Deploy hello-shaded.jar to AWS Lambda with handler enkan.faas.generated.HelloHandler.


Example: todo-multifunction

examples/todo-multifunction demonstrates two independent Functions — todo-read (GET) and todo-write (POST/PUT/DELETE) — in a single Maven module.

Middleware chain:

HTTP event
  ↓ FaasRoutingMiddleware   — fixes controller/method (replaces RoutingMiddleware)
  ↓ ContentNegotiationMiddleware
  ↓ SerDesMiddleware         — deserializes body → JsonNode, serializes response Map → JSON
  ↓ ControllerInvokerMiddleware
  ↓ Handler#handle(HttpRequest, JsonNode)
      └── Raoh Decoder validates input
          Ok  → TodoEncoder.TODO.encode(domainObject)  → Map (no reflection)
          Err → ApiResponse(400, ProblemEncoder.fromIssues(issues))  (RFC 9457)

Integration tests verify that the shaded JARs are fully isolated:

// The read JAR must not contain write-side classes
assertThat(jf.stream().anyMatch(e -> e.getName().contains("faas/write/")))
        .isFalse();

GraalVM Native Image

Each platform module ships a reflect-config.json covering the vendor SDK event POJOs.
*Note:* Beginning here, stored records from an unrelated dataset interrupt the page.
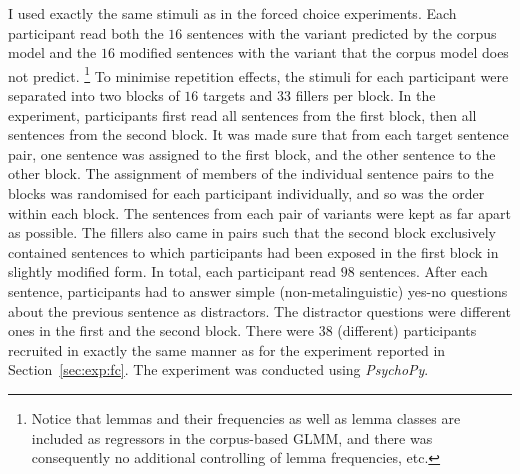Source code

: \documentclass[USenglish]{article}
\begin{document}
I used exactly the same stimuli as in the forced choice experiments.
Each participant read both the $16$ sentences with the variant predicted by the corpus model and the $16$ modified sentences with the variant that the corpus model does not predict.%
\footnote{Notice that lemmas and their frequencies as well as lemma classes are included as regressors in the corpus-based GLMM, and there was consequently no additional controlling of lemma frequencies, etc.}
To minimise repetition effects, the stimuli for each participant were separated into two blocks of $16$ targets and $33$ fillers per block.
In the experiment, participants first read all sentences from the first block, then all sentences from the second block.
It was made sure that from each target sentence pair, one sentence was assigned to the first block, and the other sentence to the other block.
The assignment of members of the individual sentence pairs to the blocks was randomised for each participant individually, and so was the order within each block.
The sentences from each pair of variants were kept as far apart as possible.
The fillers also came in pairs such that the second block exclusively contained sentences to which participants had been exposed in the first block in slightly modified form.
In total, each participant read $98$ sentences.
After each sentence, participants had to answer simple (non-metalinguistic) yes-no questions about the previous sentence as distractors.
The distractor questions were different ones in the first and the second block.
There were $38$ (different) participants recruited in exactly the same manner as for the experiment reported in Section~\ref{sec:exp:fc}.
The experiment was conducted using \textit{PsychoPy}.
\end{document}
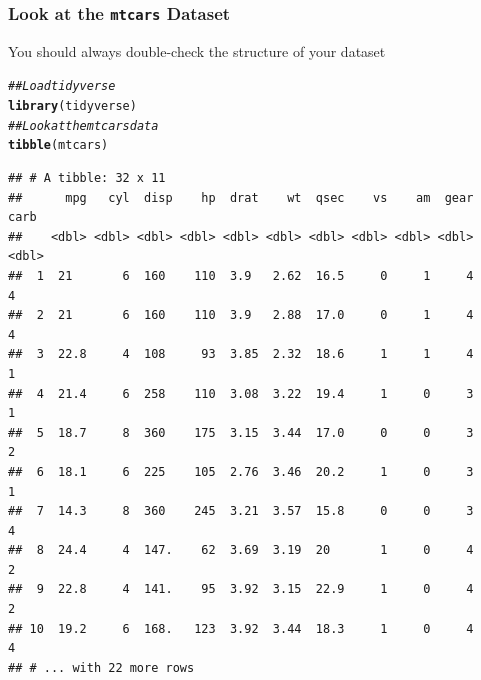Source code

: \documentclass{beamer}\usepackage[]{graphicx}\usepackage[]{xcolor}
\makeatletter
\newcommand{\hlcom}[1]{\textcolor[rgb]{0.678,0.584,0.686}{\textit{#1}}}%
\newcommand{\hlstd}[1]{\textcolor[rgb]{0.345,0.345,0.345}{#1}}%
\newcommand{\hlkwd}[1]{\textcolor[rgb]{0.737,0.353,0.396}{\textbf{#1}}}%
\newenvironment{kframe}{%
 \def\at@end@of@kframe{}%
 \ifinner\ifhmode%
  \def\at@end@of@kframe{\end{minipage}}%
  \begin{minipage}{\columnwidth}%
 \fi\fi%
 \def\FrameCommand##1{\hskip\@totalleftmargin \hskip-\fboxsep
 \colorbox{shadecolor}{##1}\hskip-\fboxsep
     \hskip-\linewidth \hskip-\@totalleftmargin \hskip\columnwidth}%
 \MakeFramed {\advance\hsize-\width
   \@totalleftmargin\z@ \linewidth\hsize
   \@setminipage}}%
 {\par\unskip\endMakeFramed%
 \at@end@of@kframe}
\newenvironment{knitrout}{}{} %
\makeatother
\begin{document}
\begin{frame}[fragile]\frametitle{Look at the \texttt{mtcars} Dataset}
    You should always double-check the structure of your dataset
\begin{knitrout}\footnotesize
{}\color{fgcolor}\begin{kframe}
\begin{alltt}
\hlcom{## Load tidyverse}
\hlkwd{library}\hlstd{(tidyverse)}
\hlcom{## Look at the mtcars data}
\hlkwd{tibble}\hlstd{(mtcars)}
\end{alltt}
\begin{verbatim}
## # A tibble: 32 x 11
##      mpg   cyl  disp    hp  drat    wt  qsec    vs    am  gear  carb
##    <dbl> <dbl> <dbl> <dbl> <dbl> <dbl> <dbl> <dbl> <dbl> <dbl> <dbl>
##  1  21       6  160    110  3.9   2.62  16.5     0     1     4     4
##  2  21       6  160    110  3.9   2.88  17.0     0     1     4     4
##  3  22.8     4  108     93  3.85  2.32  18.6     1     1     4     1
##  4  21.4     6  258    110  3.08  3.22  19.4     1     0     3     1
##  5  18.7     8  360    175  3.15  3.44  17.0     0     0     3     2
##  6  18.1     6  225    105  2.76  3.46  20.2     1     0     3     1
##  7  14.3     8  360    245  3.21  3.57  15.8     0     0     3     4
##  8  24.4     4  147.    62  3.69  3.19  20       1     0     4     2
##  9  22.8     4  141.    95  3.92  3.15  22.9     1     0     4     2
## 10  19.2     6  168.   123  3.92  3.44  18.3     1     0     4     4
## # ... with 22 more rows
\end{verbatim}
\end{kframe}
\end{knitrout}
\end{frame}
\end{document}
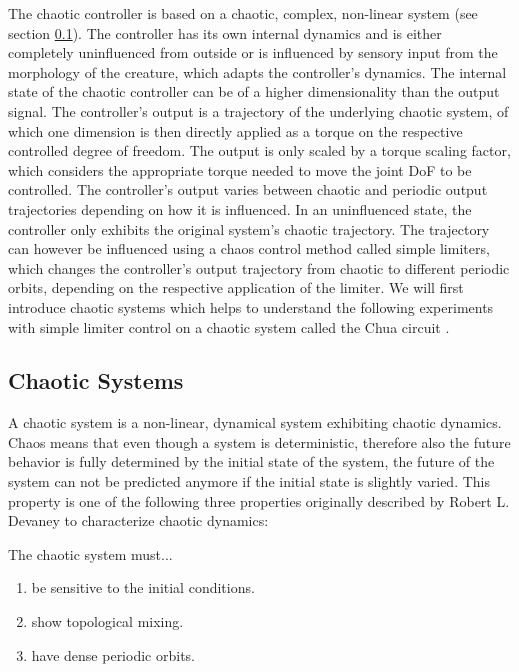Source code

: \documentclass[main]{subfiles}
\begin{document}
The chaotic controller is based on a chaotic, complex, non-linear system (see section \ref{subsec:chaotic-systems}). %
%
The controller has its own internal dynamics and is either completely uninfluenced from outside or is influenced by sensory input from the morphology of the creature, which adapts the controller's dynamics. %
%
The internal state of the chaotic controller can be of a higher dimensionality than the output signal. %
%
The controller's output is a trajectory of the underlying chaotic system, of which one dimension is then directly applied as a torque on the respective controlled degree of freedom. %
%
The output is only scaled by a torque scaling factor, which considers the appropriate torque needed to move the joint DoF to be controlled. %
%
The controller's output varies between chaotic and periodic output trajectories depending on how it is influenced. %
%
In an uninfluenced state, the controller only exhibits the original system's chaotic trajectory. %
%
The trajectory can however be influenced using a chaos control method called simple limiters, which changes the controller's output trajectory from chaotic to different periodic orbits, depending on the respective application of the limiter. %
%
We will first introduce chaotic systems which helps to understand the following experiments with simple limiter control on a chaotic system called the Chua circuit \cite{bib:Matsumoto1985}.

\subsection{Chaotic Systems}
\label{subsec:chaotic-systems}

A chaotic system is a non-linear, dynamical system exhibiting chaotic dynamics. %
%
Chaos means that even though a system is deterministic, therefore also the future behavior is fully determined by the initial state of the system, the future of the system can not be predicted anymore if the initial state is slightly varied. %
%
This property is one of the following three properties originally described by Robert L. Devaney \cite{bib:Devaney1989} to characterize chaotic dynamics:

The chaotic system must...
\begin{enumerate}
\item be sensitive to the initial conditions.
\item show topological mixing.
\item have dense periodic orbits.
\end{enumerate}
\end{document}
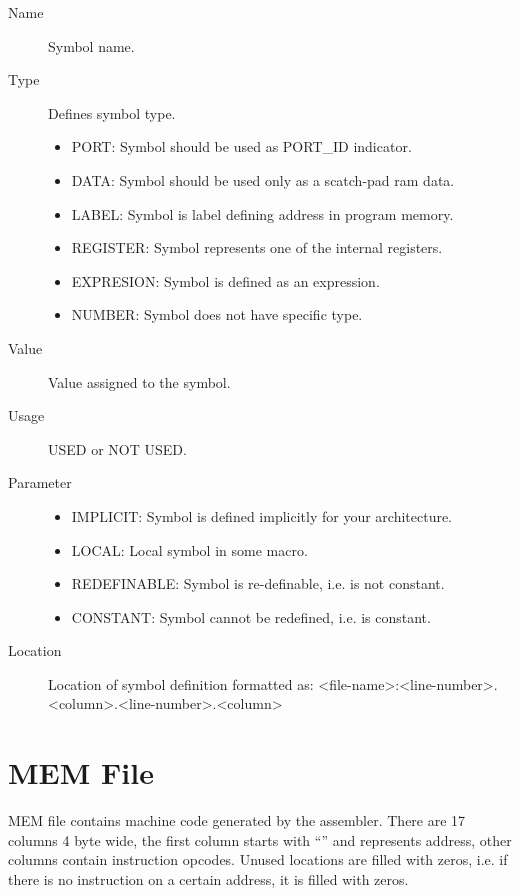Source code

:     \begin{description}
        \item[Name]
            Symbol name.

        \item[Type]
            Defines symbol type.
            \begin{itemize}
                \item PORT: Symbol should be used as PORT\_ID indicator.
                \item DATA: Symbol should be used only as a scatch-pad ram data.
                \item LABEL: Symbol is label defining address in program memory.
                \item REGISTER: Symbol represents one of the internal registers.
                \item EXPRESION: Symbol is defined as an expression.
                \item NUMBER: Symbol does not have specific type.
            \end{itemize}

        \item[Value]
            Value assigned to the symbol.

        \item[Usage]
            USED or NOT USED.

        \item[Parameter]
            \begin{itemize}
                \item IMPLICIT: Symbol is defined implicitly for your architecture.
                \item LOCAL: Local symbol in some macro.
                \item REDEFINABLE: Symbol is re-definable, i.e. is not constant.
                \item CONSTANT: Symbol cannot be redefined, i.e. is constant.
            \end{itemize}

        \item[Location]
            Location of symbol definition formatted as: <file-name>:<line-number>.<column>.<line-number>.<column>
    \end{description}

\clearpage
\section{MEM File}
    MEM file contains machine code generated by the assembler. There are 17 columns 4 byte wide, the first column starts with ``\@'' and represents address, other columns contain instruction opcodes. Unused locations are filled with zeros, i.e. if there is no instruction on a certain address, it is filled with zeros.

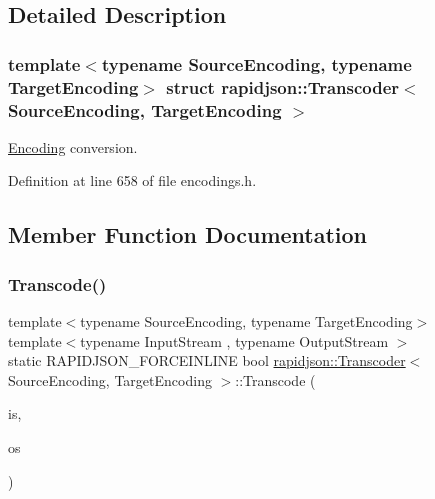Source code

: \subsection{Detailed Description}
\subsubsection*{template$<$typename Source\+Encoding, typename Target\+Encoding$>$\newline
struct rapidjson\+::\+Transcoder$<$ Source\+Encoding, Target\+Encoding $>$}

\mbox{\hyperlink{classrapidjson_1_1_encoding}{Encoding}} conversion. 

Definition at line 658 of file encodings.\+h.



\subsection{Member Function Documentation}
\mbox{\label{structrapidjson_1_1_transcoder_a3a1de7069d3cf7f1d4f4e2f96ceb7664}} 
\subsubsection{\texorpdfstring{Transcode()}{Transcode()}}
{\footnotesize\ttfamily template$<$typename Source\+Encoding, typename Target\+Encoding$>$ \\
template$<$typename Input\+Stream , typename Output\+Stream $>$ \\
static R\+A\+P\+I\+D\+J\+S\+O\+N\+\_\+\+F\+O\+R\+C\+E\+I\+N\+L\+I\+NE bool \mbox{\hyperlink{structrapidjson_1_1_transcoder}{rapidjson\+::\+Transcoder}}$<$ Source\+Encoding, Target\+Encoding $>$\+::Transcode (\begin{DoxyParamCaption}\item[{Input\+Stream \&}]{is,  }\item[{Output\+Stream \&}]{os }\end{DoxyParamCaption})\hspace{0.3cm}{\ttfamily [static]}}




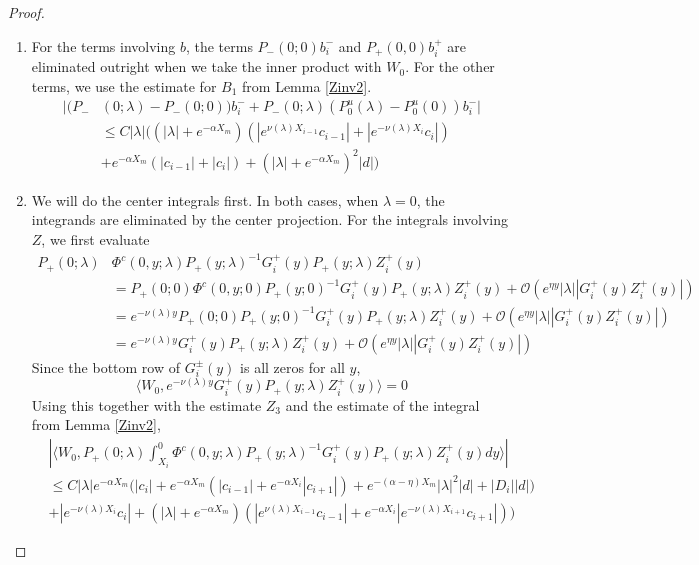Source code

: \documentclass[thesis.tex]{subfiles}
\begin{document}
\begin{lemma}
\begin{proof}
\begin{enumerate}
\item For the terms involving $b$, the terms $P_-(0; 0) b_i^-$ and $P_+(0, 0)b_i^+$ are eliminated outright when we take the inner product with $W_0$. For the other terms, we use the estimate for $B_1$ from Lemma \ref{Zinv2}.
\begin{align*}
|(P_-&(0; \lambda) - P_-(0; 0))b_i^- + P_-(0; \lambda)(P_0^u(\lambda) - P_0^u(0))b_i^-| \\
&\leq C |\lambda| \Big( (|\lambda| + e^{-\alpha X_m})(|e^{\nu(\lambda)X_{i-1}} c_{i-1}| + |e^{-\nu(\lambda)X_i} c_i|) \\
&+ e^{-\alpha X_m}(|c_{i-1}| + |c_i|) + (|\lambda| + e^{-\alpha X_m})^2 |d|  \Big)
\end{align*}

\item We will do the center integrals first. In both cases, when $\lambda = 0$, the integrands are eliminated by the center projection. For the integrals involving $Z$, we first evaluate
\begin{align*}
P_+(0; \lambda) &\Phi^c(0, y; \lambda) P_+(y; \lambda)^{-1} G_i^+(y) P_+(y; \lambda) Z_i^+(y) \\
&= P_+(0; 0) \Phi^c(0, y; 0) P_+(y; 0)^{-1} G_i^+(y) P_+(y; \lambda) Z_i^+(y) + \mathcal{O}(e^{\eta y}|\lambda||G_i^+(y) Z_i^+(y)|) \\
&= e^{-\nu(\lambda) y} P_+(0; 0) P_+(y; 0)^{-1} G_i^+(y) P_+(y; \lambda) Z_i^+(y) + \mathcal{O}(e^{\eta y}|\lambda||G_i^+(y) Z_i^+(y)|) \\
&= e^{-\nu(\lambda) y} G_i^+(y) P_+(y; \lambda) Z_i^+(y) + \mathcal{O}(e^{\eta y}|\lambda||G_i^+(y) Z_i^+(y)|)
\end{align*}
Since the bottom row of $G_i^\pm(y)$ is all zeros for all $y$, 
\[
\langle W_0, e^{-\nu(\lambda) y} G_i^+(y) P_+(y; \lambda) Z_i^+(y) \rangle = 0
\]
Using this together with the estimate $Z_3$ and the estimate of the integral from Lemma \ref{Zinv2},
\begin{align*}
&\left| \langle W_0, P_+(0; \lambda) \int_{X_i}^0 \Phi^c(0, y; \lambda) P_+(y; \lambda)^{-1} G_i^+(y) P_+(y; \lambda) Z_i^+(y) dy \rangle \right| \\
&\leq C |\lambda| e^{-\alpha X_m}\Big(|c_i| + e^{-\alpha X_m}(|c_{i-1}| + e^{-\alpha X_i} |c_{i+1}|) + e^{-(\alpha - \eta) X_m}|\lambda|^2|d| + |D_i||d|) \\
&+ |e^{-\nu(\lambda)X_i} c_i| + (|\lambda| + e^{-\alpha X_m})(|e^{\nu(\lambda)X_{i-1}} c_{i-1}| + e^{-\alpha X_i} |e^{-\nu(\lambda)X_{i+1}} c_{i+1}|)\Big)
\end{align*}

\end{enumerate}
\end{proof}
\end{lemma}
\end{document}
Your domain classes require no reflection registration when you use Raoh Encoders — Map<String, Object> serialization requires no per-class metadata.

reflect-config.json registrations needed:
  - AWS event/response POJOs (provided by enkan-component-faas-aws)
  - Your ApplicationFactory and handler classes (provided by your GraalVM Feature)
  - Domain classes: none (Raoh Encoder uses method references, not reflection)

Building

Requires Java 25. Depends on enkan 0.14.2-SNAPSHOT — install Enkan core locally first:

git clone https://github.com/enkan/enkan
cd enkan && mvn install -DskipTests

git clone https://github.com/enkan/enkan-faas
cd enkan-faas && mvn verify

License

Eclipse Public License 2.0. Same as Enkan core.